À la fin de l'été, le temps est venu de se pencher sur les impôts locaux, notamment pour les propriétaires. Les taxes foncières connaissent cette année une hausse variable selon les communes, et des frais supplémentaires de taxe d'habitation pour certaines résidences secondaires. Quelles en sont les raisons ?
Une augmentation significative de la taxe foncière
Les taux d'imposition changent d'une commune à l'autre. Certaines, pour compenser la suppression de la taxe d'habitation sur les résidences principales, augmentent leur taxe foncière de plus de 3,9 %. Selon une étude du cabinet SFL, certaines grandes villes ont vu des hausses à deux chiffres : Annecy (+14,1 %), Nancy (+14,5 %), Nice (+19,2 %), et Saint-Étienne (+15 %). En moyenne, en dehors de Paris, la hausse se stabilise autour de 1,6 %.
La taxe foncière est calculée sur la base de la moitié de la valeur locative cadastrale, qui est indexée annuellement selon l'inflation. Pour 2024, cette revalorisation entraîne une augmentation minimale de 3,9 %.
Une déclaration a été adressée aux propriétaires, leur permettant de préciser leur statut concernant la taxe d'habitation ou la taxe sur les logements vacants. Cependant, il est important de noter qu'il ne sera pas possible de modifier les informations sur la surface ou la classification du bien directement en ligne, et d'autres déclarations seront nécessaires pour les loyers des logements loués.
Taxe d’habitation et surtaxe potentielle
Si la taxe d'habitation a été supprimée en 2023 pour les résidences principales, elle demeure applicable sur les résidences secondaires. Calculée également sur la valeur locative cadastrale, elle subira une augmentation de 3,9 % cette année.
Certaines communes ont été autorisées à imposer une surtaxe sur les résidences secondaires, pouvant aller de 5 % à 60 %, afin de combattre les problèmes de logement.

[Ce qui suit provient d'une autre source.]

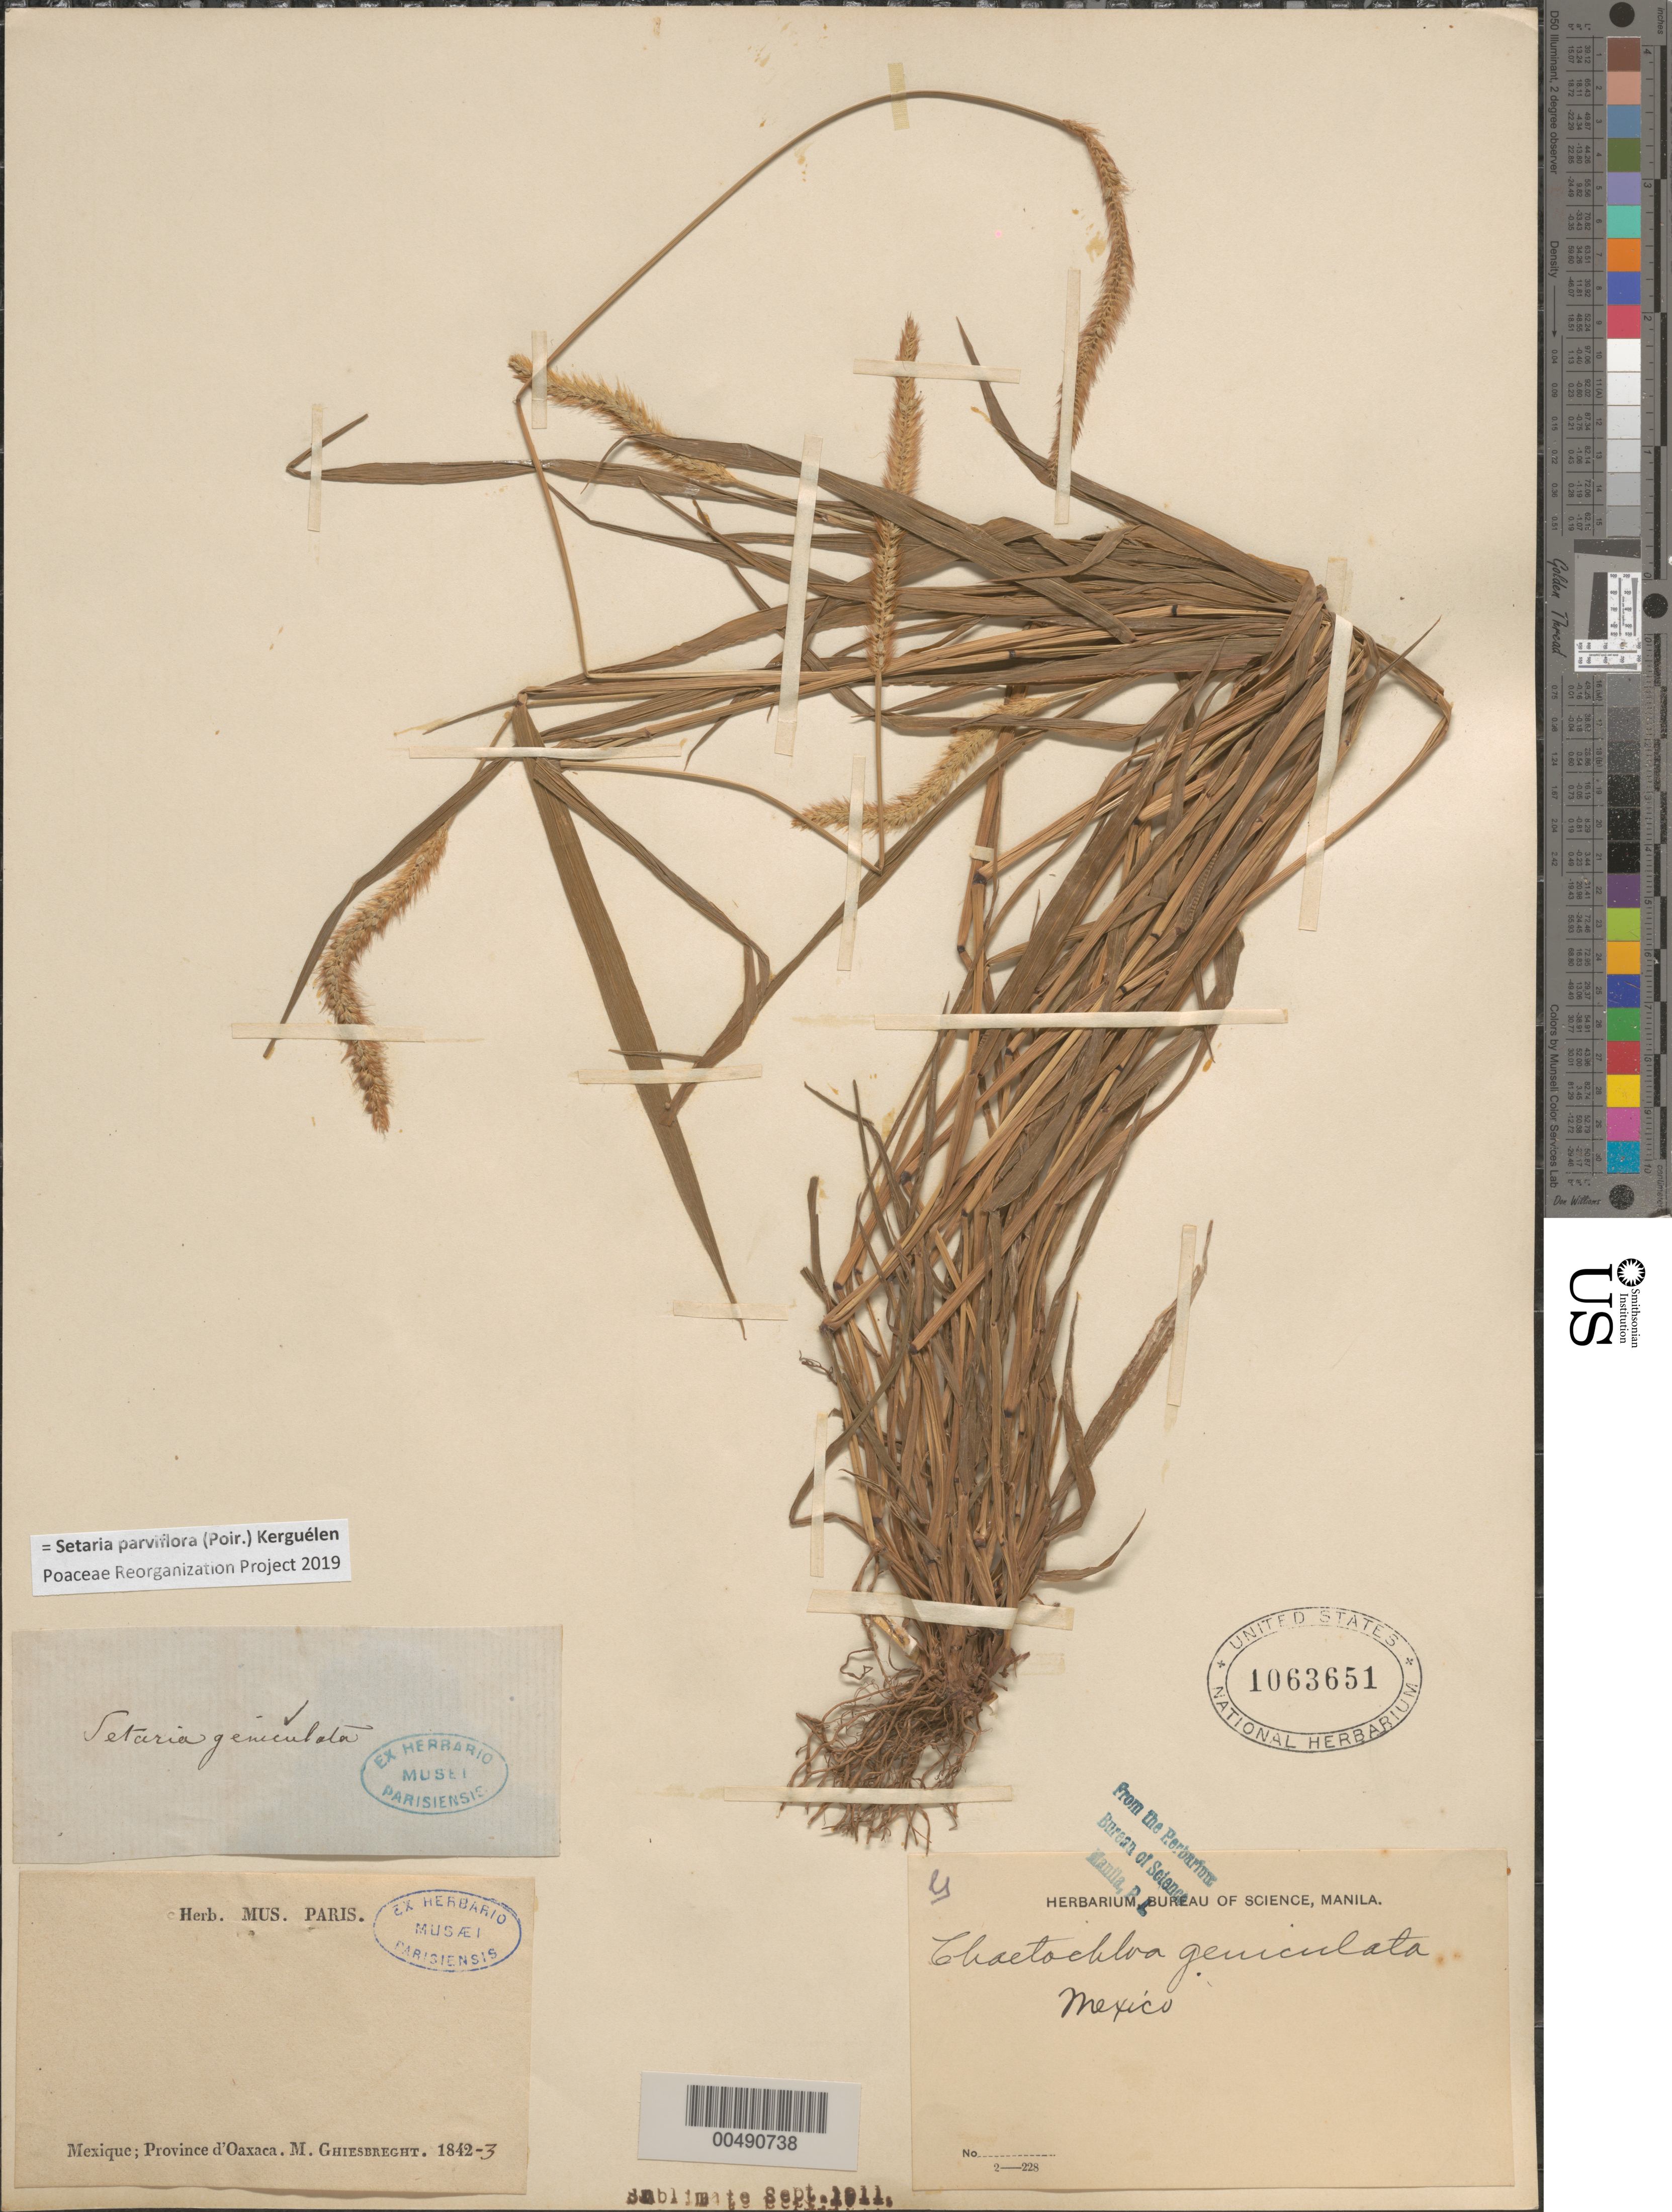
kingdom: Plantae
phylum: Tracheophyta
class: Liliopsida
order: Poales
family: Poaceae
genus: Setaria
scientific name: Setaria parviflora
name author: (Poir.) Kerguélen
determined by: Poaceae Reorganization Project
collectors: A. B. Ghiesbreght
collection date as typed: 1842 to -- --- 1843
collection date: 1842/1843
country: Mexico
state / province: Oaxaca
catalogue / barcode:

Des villes comme Rennes et Fréjus ont voté pour une surtaxe maximale de 60 %.
Les implications des rénovations sur la fiscalité locale
Les modifications des propriétés, telles que des agrandissements ou l'ajout d'une piscine, augmentent la valeur locative cadastrale, et donc les impôts fonciers. Tout changement quant à la surface habitable doit être signalé à l'administration fiscale dans un délai de 90 jours après l'achèvement des travaux.
Les règles fiscales actuelles, établies en 1970, sont revues tous les ans selon l'inflation, mais une réforme générale a été prévue en 2028, susceptible de bouleverser ce paysage fiscal.